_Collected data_
******************************

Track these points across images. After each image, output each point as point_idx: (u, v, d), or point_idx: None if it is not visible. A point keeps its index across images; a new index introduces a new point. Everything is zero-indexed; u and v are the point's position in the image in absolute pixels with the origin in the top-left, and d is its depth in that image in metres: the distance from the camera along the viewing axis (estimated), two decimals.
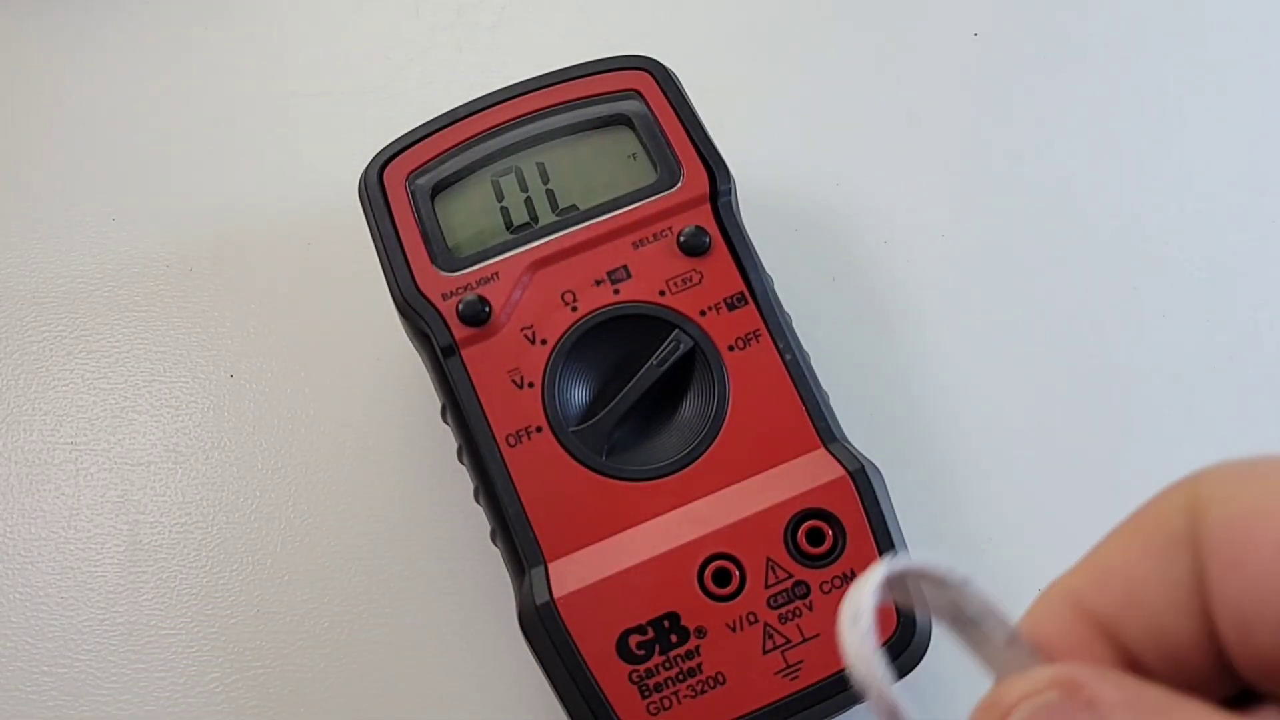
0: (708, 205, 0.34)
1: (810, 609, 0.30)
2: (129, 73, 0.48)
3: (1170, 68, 0.46)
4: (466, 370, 0.32)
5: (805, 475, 0.31)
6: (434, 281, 0.33)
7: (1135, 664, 0.20)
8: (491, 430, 0.31)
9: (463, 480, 0.34)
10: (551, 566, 0.30)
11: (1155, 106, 0.46)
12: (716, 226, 0.33)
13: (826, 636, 0.30)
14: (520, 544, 0.31)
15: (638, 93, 0.35)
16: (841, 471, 0.31)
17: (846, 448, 0.31)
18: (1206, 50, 0.47)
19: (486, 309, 0.32)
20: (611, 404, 0.32)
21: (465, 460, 0.33)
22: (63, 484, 0.41)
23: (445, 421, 0.33)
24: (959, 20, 0.47)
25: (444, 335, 0.32)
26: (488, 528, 0.33)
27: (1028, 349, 0.41)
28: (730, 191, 0.34)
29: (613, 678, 0.29)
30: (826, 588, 0.30)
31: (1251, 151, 0.45)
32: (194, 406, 0.42)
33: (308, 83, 0.48)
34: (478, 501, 0.33)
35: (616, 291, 0.33)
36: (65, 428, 0.42)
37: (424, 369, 0.36)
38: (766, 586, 0.30)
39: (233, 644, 0.39)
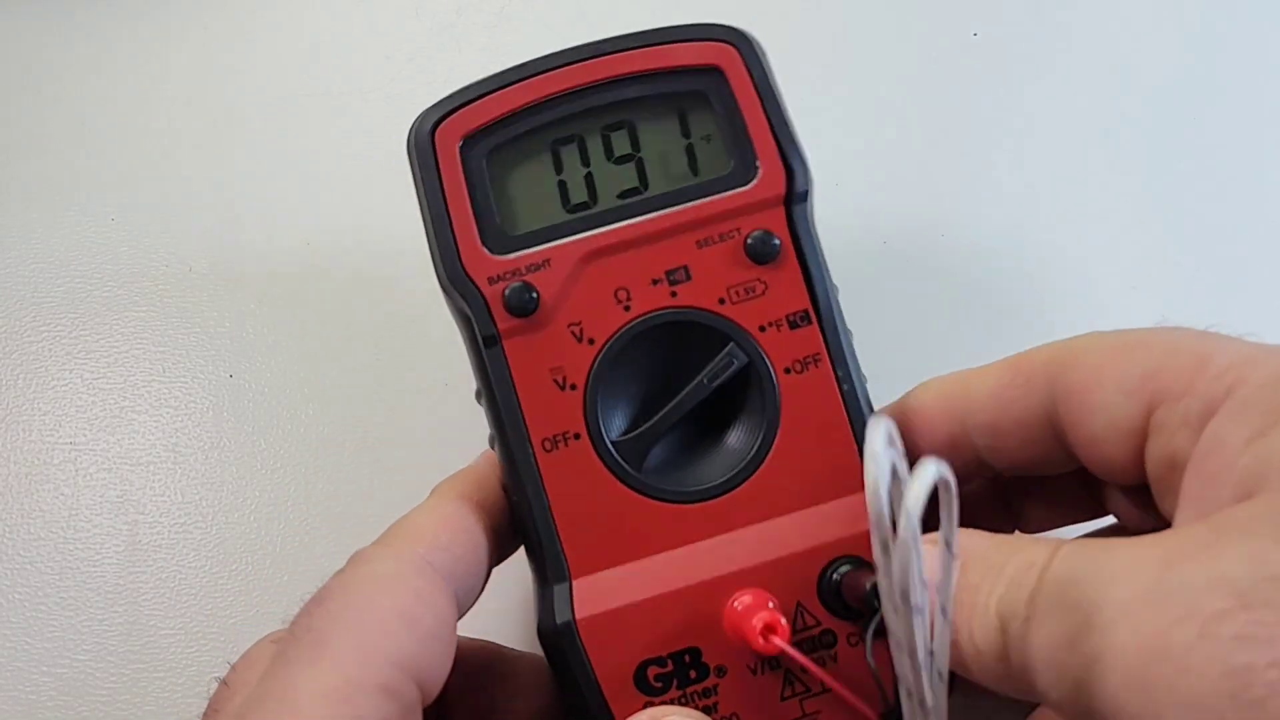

******************************

_TASK DIRECTIONS_
Repeat, exactly and in full, each line from the start of the data to the line that contains "26: (488, 528, 0.33)". Pictures do not go in.

_ANSWER BOX_
Track these points across images. After each image, output each point as point_idx: (u, v, d), or point_idx: None if it is not visible. A point keeps its index across images; a new index introduces a new point. Everything is zero-indexed; u and v are the point's position in the image in absolute pixels with the origin in the top-left, and d is its depth in that image in metres: the distance from the camera along the viewing axis (estimated), two decimals.
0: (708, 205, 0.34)
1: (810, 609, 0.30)
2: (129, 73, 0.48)
3: (1170, 68, 0.46)
4: (466, 370, 0.32)
5: (805, 475, 0.31)
6: (434, 281, 0.33)
7: (1135, 664, 0.20)
8: (491, 430, 0.31)
9: (463, 480, 0.34)
10: (551, 566, 0.30)
11: (1155, 106, 0.46)
12: (716, 226, 0.33)
13: (826, 636, 0.30)
14: (520, 544, 0.31)
15: (638, 93, 0.35)
16: (841, 471, 0.31)
17: (846, 448, 0.31)
18: (1206, 50, 0.47)
19: (486, 309, 0.32)
20: (611, 404, 0.32)
21: (465, 460, 0.33)
22: (63, 484, 0.41)
23: (445, 421, 0.33)
24: (959, 20, 0.47)
25: (444, 335, 0.32)
26: (488, 528, 0.33)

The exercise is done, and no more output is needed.